Equal Credit Opporunity Act (ECOA)
A federal law that requires lenders and other creditors to make credit equally available without discrimination based on race, color, religion, national origin, age, sex, marital status or receipt of income from public assistance programs.

Equity
The difference between the fair market value and current indebtedness, also referred to as the owner's interest. The value an owner has in real estate over and above the obligation against the property. When you first buy a home, your ownership equals your down payment; your mortgage lender owns the rest. To figure out your equity, subtract the amount you owe on your loan from your home's current market value.

Equity Sharing
A form of joint ownership between an owner/occupant and an owner/investor. The investor takes depreciation deductions for his share of the ownership. The occupant receives a portion of the tax write-offs for interest and taxes and a part of his monthly payment is treated as rent. The co-owners divide the profit upon sale of the property. Compare, JOINT OWNERSHIP AGREEMENT.

Escheat
Property that reverts to the state when an individual dies without heirs and without a will.

Escrow
A bank account where you deposit money that will be used to pay charges that come with your purchase of a house. An escrow account is sort of a neutral area between you and your mortgage lender that stores money you've deposited until you need it to pay for certain aspects of your loan, like closing costs, taxes or insurance fees.

Escrow Account
The segregated trust account in which escrow funds are held.

Escrow Ageant
The person or organization having a fiduciary responsibility to both the buyer and seller (Or lender or borrower) to see that the terms of the purchase/sale (or loan) are carried out.

Escrow Analysis
The periodic examination of escrow accounts to determine if current monthly deposits will provide sufficient funds to pay tax, insurance, and other bills when due.

Escrow Company
An organization established to act as an escrow agent.

Escrow Contract
A three-party agreement between the buyer, seller, and the escrow agent specifying the rights and duties of each.

Escrow Overage or Shortage
The difference determined by escrow analysis, between the escrow funds on deposit and the escrow funds required.

Escrow Payment
The portion of a mortgagor's monthly payments held by the lender or servicer to pay for taxes, hazard insurance, mortgage insurance, lease payments, and other items as they become due.

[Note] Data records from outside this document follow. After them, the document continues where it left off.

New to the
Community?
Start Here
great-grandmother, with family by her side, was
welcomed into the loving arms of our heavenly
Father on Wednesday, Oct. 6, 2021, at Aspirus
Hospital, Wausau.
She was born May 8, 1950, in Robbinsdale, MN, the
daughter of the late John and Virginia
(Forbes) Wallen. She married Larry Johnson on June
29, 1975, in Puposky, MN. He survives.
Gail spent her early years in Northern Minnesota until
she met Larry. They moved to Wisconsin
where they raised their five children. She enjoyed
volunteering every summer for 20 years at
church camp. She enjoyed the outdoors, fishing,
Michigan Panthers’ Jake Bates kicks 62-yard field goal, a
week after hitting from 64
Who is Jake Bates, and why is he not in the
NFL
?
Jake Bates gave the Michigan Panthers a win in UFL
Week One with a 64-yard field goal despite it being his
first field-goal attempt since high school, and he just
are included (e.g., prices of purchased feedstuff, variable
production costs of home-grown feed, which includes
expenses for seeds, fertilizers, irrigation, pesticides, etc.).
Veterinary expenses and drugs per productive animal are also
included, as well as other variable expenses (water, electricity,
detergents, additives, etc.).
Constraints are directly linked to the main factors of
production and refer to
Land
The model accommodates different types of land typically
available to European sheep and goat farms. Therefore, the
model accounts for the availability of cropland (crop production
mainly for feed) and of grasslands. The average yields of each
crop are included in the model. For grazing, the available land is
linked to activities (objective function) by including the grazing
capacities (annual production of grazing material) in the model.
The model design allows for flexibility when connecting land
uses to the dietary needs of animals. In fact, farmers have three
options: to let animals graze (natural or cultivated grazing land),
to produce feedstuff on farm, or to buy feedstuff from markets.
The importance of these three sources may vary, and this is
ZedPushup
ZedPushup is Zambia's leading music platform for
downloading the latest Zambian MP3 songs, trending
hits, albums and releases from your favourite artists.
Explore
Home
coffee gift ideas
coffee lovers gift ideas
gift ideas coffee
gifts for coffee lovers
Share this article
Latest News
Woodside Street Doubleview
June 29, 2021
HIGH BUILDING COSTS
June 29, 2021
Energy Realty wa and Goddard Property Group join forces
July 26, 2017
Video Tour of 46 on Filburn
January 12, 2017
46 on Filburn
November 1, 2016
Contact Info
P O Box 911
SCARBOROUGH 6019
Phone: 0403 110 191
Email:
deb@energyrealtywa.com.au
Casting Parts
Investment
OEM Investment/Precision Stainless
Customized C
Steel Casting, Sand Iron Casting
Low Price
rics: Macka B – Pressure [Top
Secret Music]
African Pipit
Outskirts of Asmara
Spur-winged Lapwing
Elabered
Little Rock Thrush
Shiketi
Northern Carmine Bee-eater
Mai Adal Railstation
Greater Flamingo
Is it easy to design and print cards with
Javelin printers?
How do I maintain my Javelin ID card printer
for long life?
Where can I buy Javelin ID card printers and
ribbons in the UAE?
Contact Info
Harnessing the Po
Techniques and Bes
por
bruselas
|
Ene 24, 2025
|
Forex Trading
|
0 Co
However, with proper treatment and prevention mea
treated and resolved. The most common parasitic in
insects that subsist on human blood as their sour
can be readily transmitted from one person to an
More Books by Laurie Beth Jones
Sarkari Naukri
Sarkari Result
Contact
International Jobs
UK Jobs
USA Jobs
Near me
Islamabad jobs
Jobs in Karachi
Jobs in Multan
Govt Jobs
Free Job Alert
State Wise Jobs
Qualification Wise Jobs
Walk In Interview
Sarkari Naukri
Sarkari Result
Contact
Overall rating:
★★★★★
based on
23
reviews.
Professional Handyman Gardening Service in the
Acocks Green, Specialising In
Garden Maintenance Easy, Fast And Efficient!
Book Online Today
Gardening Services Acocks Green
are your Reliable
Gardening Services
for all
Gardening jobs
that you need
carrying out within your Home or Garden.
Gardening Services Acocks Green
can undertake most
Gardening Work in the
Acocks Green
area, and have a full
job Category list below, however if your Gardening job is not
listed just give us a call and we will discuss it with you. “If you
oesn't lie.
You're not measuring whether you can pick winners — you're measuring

Known is impounds or reserves in some states.

Eviction
Also know as Ejectment in some jurisdictions, the legal removal of former property owners, tenants or squatters from a foreclosed property.

Executed Sales of Contract
A contract where all the terms have been successfully completed by the buyer and the seller.

Executor
A person named in a will to carry out its terms and administer the estate. The feminine form is Executrix. Compare, ADMINISTRATOR.